ISLAMABAD: The report of the National Assembly Standing Committee on Law and Justice on the Hindu Marriage Bill 2016 was displayed in the National Assembly on Wednesday. Since the draft bill has been laid in the lower house, it is only one stage far from being endorsed by the National Assembly.
PPP MNA Ramesh Lal, one of the bill’s movers, said it took around 10 months for the advisory group to clear the bill and an additional six months for its report to be displayed in the house.
“The deferral was perhaps due to uncommon open deliberations and talk around the bill, yet in any event now the administration ought to consider tabling it in the house in the following session,” Mr Lal said.
Jamaat-i-Ulema Islam (JUI-F) MNA Aasiya Nasir, who likewise moved the bill, said reasonable laws and their application without segregation was one approach to annihilate radicalism from society, which she called the base of terrorism in the nation.
The bill was endorsed by the standing board of trustees on February 8, and has seen support from the Hindu people group and liberals. As per the executive of the panel, Chaudhry Bashir Virk: “This is on the grounds that it is a finished bill, and all portions – including the Council of Islamic Ideology (CII) – were counseled over the span of talks in the board.”
CII director Maulana Mohammad Sheerani is additionally an individual from the standing board of trustees on law and equity.
Be that as it may, a portion of the more religious individuals from the Hindu people group have communicated solid reservations in regards to the bill’s substance.
Quarrelsome statements incorporate provision 12 on the ‘End of Hindu marriage’ and condition 15 on the ‘End of Hindu marriage by common assent’.
The draft bill permits isolated people to remarry, and condition 17 expresses that a Hindu dowager is qualified for remarry and might have the privilege to do as such, of her own will and assent, following a time of six months since the passing of her significant other.
It is normal that the instances of kidnapping of wedded Hindu ladies will stop once this bill is authorized.
“There are punishments for abusing the arrangements of this demonstration and any individual who abducts a wedded Hindu lady will be at risk to disciplines after this law is endorsed, in light of the fact that the casualty’s family will have the capacity to show evidence of marriage,” Mr Virk said.

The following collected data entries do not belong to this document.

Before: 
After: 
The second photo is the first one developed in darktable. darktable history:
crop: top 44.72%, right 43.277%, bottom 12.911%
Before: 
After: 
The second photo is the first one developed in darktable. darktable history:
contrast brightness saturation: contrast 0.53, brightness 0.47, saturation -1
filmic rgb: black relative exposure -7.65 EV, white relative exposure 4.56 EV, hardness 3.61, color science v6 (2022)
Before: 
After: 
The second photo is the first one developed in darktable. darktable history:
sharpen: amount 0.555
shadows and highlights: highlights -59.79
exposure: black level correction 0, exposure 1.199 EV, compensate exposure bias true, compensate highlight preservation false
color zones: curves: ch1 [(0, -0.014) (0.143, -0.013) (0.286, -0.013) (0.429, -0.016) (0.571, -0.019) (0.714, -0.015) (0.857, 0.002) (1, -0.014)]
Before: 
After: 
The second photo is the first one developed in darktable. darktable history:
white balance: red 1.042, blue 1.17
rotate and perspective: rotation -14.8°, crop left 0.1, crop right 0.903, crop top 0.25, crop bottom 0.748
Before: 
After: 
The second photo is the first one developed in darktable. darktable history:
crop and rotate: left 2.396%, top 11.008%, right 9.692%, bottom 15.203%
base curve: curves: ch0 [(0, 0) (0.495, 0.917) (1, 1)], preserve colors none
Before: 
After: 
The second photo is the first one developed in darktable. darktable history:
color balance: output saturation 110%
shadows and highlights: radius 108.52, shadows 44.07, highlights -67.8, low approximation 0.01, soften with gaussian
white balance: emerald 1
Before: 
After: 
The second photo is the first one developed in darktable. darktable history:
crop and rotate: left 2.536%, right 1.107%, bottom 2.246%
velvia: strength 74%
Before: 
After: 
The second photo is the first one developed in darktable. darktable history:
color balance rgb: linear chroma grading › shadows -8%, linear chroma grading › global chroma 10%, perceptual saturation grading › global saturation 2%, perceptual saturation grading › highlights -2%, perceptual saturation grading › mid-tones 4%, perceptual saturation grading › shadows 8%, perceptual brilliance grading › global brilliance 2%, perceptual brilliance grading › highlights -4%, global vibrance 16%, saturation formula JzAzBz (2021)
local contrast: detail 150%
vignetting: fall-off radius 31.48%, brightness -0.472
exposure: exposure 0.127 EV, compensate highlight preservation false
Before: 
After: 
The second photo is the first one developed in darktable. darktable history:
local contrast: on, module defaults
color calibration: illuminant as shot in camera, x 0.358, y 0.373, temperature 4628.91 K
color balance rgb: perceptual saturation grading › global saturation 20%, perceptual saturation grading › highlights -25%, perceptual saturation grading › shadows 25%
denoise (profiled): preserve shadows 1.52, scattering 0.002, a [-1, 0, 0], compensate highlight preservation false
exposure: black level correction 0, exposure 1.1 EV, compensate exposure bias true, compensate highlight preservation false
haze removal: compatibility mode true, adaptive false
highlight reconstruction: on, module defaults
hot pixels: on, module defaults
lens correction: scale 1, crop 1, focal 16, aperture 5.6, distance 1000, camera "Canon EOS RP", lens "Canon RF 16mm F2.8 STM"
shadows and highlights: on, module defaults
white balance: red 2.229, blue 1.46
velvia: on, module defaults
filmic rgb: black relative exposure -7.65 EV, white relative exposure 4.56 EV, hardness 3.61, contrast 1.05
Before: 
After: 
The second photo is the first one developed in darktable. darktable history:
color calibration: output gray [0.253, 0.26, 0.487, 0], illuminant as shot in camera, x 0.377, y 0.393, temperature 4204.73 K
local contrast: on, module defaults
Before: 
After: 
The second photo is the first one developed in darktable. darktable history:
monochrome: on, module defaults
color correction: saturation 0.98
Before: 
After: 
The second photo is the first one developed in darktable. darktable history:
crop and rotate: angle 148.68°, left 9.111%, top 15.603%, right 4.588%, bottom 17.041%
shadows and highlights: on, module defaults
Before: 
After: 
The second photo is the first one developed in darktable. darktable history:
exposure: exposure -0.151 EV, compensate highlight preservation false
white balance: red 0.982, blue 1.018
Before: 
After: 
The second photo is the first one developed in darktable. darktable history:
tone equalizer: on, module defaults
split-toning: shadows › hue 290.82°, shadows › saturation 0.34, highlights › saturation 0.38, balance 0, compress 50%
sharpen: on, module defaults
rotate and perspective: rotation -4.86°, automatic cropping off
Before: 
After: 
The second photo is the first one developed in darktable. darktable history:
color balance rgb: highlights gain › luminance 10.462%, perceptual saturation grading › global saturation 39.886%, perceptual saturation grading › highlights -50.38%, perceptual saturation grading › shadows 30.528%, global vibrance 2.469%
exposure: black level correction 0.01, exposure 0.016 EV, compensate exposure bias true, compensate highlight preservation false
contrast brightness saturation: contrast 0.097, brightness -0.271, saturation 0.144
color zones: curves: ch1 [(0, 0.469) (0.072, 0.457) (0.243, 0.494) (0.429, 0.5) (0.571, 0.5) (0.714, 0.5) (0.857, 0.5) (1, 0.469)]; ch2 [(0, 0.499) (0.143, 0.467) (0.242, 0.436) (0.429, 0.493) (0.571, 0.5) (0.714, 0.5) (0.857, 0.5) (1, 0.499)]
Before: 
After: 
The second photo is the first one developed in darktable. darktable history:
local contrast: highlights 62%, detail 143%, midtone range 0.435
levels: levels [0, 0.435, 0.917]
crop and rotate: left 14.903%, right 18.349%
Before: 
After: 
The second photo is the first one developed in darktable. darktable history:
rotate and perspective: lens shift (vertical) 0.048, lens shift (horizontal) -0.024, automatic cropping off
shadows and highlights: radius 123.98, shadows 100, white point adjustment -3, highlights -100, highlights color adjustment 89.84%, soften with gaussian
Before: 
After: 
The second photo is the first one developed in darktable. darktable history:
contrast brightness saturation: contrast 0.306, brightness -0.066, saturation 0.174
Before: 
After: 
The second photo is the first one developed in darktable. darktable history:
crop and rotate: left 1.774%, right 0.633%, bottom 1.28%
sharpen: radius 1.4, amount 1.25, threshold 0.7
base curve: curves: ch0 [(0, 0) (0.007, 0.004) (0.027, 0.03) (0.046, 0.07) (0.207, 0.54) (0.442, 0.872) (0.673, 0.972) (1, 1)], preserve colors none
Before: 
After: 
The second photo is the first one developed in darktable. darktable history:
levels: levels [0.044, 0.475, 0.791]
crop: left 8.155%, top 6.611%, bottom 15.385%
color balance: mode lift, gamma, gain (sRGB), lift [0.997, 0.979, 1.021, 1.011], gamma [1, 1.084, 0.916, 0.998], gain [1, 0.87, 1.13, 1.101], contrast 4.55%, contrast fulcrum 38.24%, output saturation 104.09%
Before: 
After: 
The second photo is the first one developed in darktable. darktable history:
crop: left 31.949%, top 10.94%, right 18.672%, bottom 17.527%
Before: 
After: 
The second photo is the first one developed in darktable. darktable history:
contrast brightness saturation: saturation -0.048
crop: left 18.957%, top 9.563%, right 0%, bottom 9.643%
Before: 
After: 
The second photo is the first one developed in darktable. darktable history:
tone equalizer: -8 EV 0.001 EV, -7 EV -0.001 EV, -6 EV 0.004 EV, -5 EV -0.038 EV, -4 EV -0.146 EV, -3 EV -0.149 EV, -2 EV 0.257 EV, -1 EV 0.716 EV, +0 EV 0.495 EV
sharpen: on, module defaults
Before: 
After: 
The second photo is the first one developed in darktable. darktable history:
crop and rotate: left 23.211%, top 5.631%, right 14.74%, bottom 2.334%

He included that statement 12(iii) of the bill is being misjudged.
“The provision just says that if any of the life partners changes over from Hinduism, the other accomplice has the privilege to claim division,” he said. “We can’t stop adamant transformations, however everyone is against constrained changes and this law won’t advance constrained changes.”
The bill is relied upon to diminish constrained transformations since it will permit the enlistment of Hindu relational unions in the pertinent government divisions.
The law would give the Hindu people group verification of marriage as a shadiparat, which is like a Muslim nikahnama.
Most instances of constrained changes happen on the grounds that Hindu young ladies and ladies are snatched and coercively hitched under the watchful eye of being displayed in court. Under this bill, Hindu young ladies can’t wed before the age of 18 – most young ladies that are stole are minors.
Punjab, Khyber Pakhtunkhwa and Balochistan have assented to the national government defining a Hindu marriage law that they would then embrace, while Sindh had figured its own particular Hindu marriage enrollment law.